6 de dezembro de 2009

Explicando O Sumiço

Este blog está em suspensão ao menos até o dia 21 de dezembro. Motivo: dois leões para matar nos próximos finais de semana.

Me desejem sorte.

14 de novembro de 2009

O Eterno Retorno

Já ouvi dizerem uma vez que nós, seres humanos, só nos apaixonamos verdadeiramente uma vez na vida. Todas as outras são na verdade a busca daquela bendita paixão maior que em algum momento nós tivemos.

Depois do que eu vi hoje, eu tendo a acreditar que isso é verdade, sim.

9 de novembro de 2009

Saia Justa

A Uniban deu pra trás. Readmitiu a estudante que foi execrada em público nas suas dependências.

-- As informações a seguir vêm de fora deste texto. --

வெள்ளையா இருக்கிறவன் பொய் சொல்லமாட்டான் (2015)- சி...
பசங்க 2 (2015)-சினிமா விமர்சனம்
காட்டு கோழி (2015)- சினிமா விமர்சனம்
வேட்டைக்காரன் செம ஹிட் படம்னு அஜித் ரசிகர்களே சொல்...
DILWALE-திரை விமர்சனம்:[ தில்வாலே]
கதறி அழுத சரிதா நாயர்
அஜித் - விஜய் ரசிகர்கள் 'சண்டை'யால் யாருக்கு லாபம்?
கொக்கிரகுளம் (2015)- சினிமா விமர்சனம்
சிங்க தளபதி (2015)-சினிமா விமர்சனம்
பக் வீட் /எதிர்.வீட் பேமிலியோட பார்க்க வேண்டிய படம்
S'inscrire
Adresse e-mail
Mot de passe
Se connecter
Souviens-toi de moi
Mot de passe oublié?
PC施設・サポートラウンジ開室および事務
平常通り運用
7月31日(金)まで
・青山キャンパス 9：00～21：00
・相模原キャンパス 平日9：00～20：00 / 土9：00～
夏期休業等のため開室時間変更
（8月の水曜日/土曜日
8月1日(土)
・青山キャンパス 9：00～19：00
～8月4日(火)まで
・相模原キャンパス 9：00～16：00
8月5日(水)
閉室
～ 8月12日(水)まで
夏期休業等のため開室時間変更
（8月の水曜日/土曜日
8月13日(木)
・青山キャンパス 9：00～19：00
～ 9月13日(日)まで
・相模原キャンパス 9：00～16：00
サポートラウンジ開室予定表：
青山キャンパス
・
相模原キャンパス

Dane-se se a menina estava usando um vestido mais curto. Verdade seja dita, a faculdade nunca impôs código de vestimenta com o qual alguém concordasse, no ato de matrícula. Então na ocasião o que valia era a boa e velha máxima do Direito Civil: se algo não é proibido por lei, é permitido. Não há o que chorar. Há é que identificar-se os alunos que iniciaram a pasmaceira e passá-los por um processo administrativo interno sério, sem prejuízo da ação civil ou penal.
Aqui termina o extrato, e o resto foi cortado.